Given records:
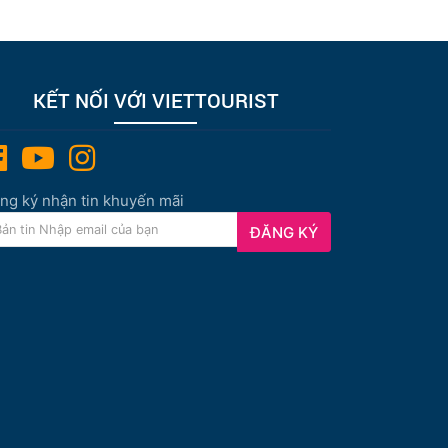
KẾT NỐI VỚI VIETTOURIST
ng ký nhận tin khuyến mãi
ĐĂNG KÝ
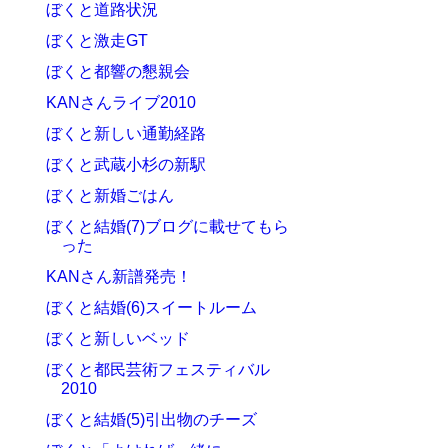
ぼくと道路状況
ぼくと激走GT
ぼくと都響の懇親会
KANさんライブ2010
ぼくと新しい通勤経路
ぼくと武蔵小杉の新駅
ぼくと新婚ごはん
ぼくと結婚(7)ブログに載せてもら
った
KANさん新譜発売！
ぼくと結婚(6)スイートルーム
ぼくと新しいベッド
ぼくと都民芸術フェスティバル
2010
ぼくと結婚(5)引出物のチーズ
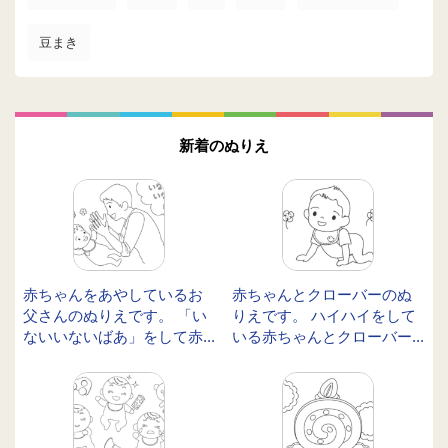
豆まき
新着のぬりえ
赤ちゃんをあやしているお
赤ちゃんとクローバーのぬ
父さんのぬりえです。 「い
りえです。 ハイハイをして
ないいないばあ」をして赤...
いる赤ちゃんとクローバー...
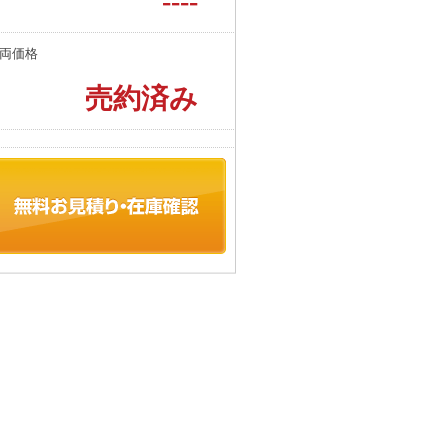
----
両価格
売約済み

...

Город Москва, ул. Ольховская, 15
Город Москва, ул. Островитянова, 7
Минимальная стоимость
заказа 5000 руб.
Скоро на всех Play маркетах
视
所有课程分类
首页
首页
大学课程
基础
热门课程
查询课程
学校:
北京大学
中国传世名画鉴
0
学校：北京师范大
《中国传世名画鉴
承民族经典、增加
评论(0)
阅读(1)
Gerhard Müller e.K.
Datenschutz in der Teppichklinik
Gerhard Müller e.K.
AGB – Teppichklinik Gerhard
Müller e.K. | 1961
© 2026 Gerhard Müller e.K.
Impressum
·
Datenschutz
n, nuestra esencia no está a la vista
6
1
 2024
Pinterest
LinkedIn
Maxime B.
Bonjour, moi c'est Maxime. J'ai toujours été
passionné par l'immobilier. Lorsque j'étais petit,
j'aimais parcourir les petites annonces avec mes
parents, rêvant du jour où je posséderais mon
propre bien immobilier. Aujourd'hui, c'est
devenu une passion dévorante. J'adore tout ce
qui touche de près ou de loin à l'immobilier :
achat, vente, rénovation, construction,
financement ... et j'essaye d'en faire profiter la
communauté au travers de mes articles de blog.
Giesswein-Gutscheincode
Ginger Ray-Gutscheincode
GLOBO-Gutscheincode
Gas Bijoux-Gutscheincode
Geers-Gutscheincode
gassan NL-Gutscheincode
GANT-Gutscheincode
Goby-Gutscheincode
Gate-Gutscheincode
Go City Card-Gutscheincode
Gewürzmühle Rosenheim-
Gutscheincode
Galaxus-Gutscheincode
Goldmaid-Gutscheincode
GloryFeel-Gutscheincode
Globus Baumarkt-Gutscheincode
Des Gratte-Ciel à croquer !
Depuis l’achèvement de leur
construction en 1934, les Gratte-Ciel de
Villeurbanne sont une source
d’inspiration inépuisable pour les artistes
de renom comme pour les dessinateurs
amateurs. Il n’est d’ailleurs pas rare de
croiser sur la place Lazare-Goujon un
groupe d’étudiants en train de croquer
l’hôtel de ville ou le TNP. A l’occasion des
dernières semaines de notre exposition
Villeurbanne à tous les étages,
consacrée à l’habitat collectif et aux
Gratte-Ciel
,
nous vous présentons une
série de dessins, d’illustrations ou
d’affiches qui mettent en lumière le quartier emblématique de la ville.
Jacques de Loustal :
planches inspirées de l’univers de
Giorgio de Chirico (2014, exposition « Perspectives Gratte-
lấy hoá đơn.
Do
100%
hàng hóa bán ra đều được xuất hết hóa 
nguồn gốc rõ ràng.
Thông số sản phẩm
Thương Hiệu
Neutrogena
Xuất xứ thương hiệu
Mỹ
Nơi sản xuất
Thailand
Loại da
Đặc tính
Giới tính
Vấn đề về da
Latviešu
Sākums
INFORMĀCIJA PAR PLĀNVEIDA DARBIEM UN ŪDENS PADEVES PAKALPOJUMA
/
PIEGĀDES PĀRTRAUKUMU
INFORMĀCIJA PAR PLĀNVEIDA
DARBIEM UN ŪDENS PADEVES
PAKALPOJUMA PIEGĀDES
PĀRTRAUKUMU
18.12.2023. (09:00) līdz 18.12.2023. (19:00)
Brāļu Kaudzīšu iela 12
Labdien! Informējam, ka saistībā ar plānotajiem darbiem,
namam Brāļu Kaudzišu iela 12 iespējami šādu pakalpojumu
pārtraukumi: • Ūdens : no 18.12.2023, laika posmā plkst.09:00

* * *

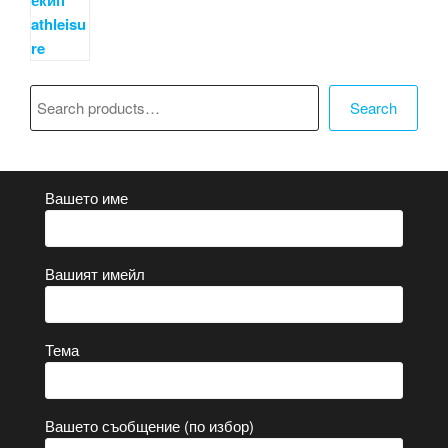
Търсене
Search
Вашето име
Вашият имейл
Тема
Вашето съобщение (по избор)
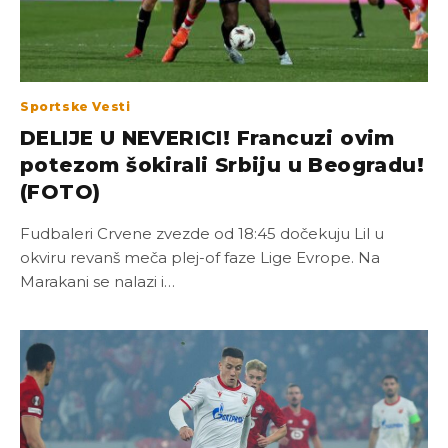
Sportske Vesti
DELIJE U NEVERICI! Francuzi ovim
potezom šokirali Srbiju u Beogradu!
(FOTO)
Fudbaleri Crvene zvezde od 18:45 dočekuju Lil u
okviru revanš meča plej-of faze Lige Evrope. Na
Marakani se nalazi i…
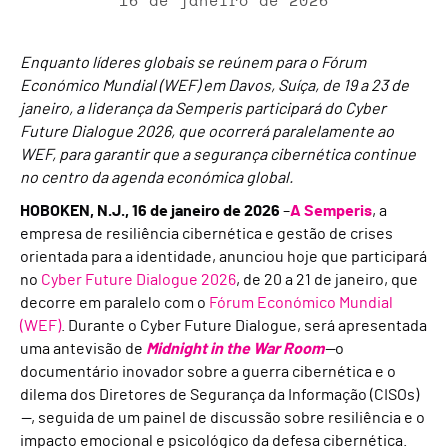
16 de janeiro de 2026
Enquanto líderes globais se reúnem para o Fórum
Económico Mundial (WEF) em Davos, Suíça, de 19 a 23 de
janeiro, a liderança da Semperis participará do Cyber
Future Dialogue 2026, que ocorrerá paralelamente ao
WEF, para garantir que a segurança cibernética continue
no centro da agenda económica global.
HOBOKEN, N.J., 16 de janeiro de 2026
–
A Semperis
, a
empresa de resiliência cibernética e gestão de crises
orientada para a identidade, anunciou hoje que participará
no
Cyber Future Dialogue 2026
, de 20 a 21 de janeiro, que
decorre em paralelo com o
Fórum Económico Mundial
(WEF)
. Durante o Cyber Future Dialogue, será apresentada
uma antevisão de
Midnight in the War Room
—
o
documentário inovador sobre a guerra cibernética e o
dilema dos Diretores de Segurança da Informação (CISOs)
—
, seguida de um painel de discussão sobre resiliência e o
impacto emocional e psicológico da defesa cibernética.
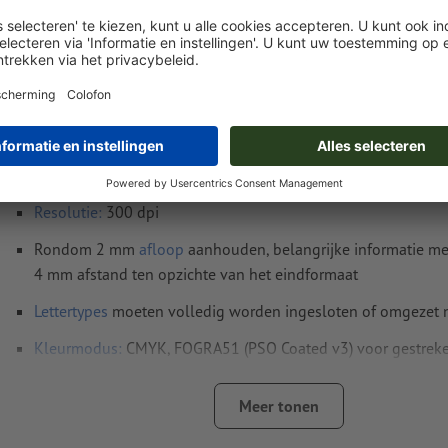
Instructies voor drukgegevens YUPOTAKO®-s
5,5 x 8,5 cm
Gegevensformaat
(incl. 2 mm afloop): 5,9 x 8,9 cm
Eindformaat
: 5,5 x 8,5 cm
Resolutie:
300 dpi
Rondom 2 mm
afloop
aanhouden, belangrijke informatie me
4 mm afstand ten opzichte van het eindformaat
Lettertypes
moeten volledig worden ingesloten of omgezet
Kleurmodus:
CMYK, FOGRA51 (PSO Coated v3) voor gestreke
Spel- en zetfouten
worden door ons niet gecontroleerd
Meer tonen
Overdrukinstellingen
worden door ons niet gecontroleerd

Task objective: When the entries above show the word "PADEVES" in a line, copy that line out.

Answer to the exercise:
INFORMĀCIJA PAR PLĀNVEIDA DARBIEM UN ŪDENS PADEVES PAKALPOJUMA
DARBIEM UN ŪDENS PADEVES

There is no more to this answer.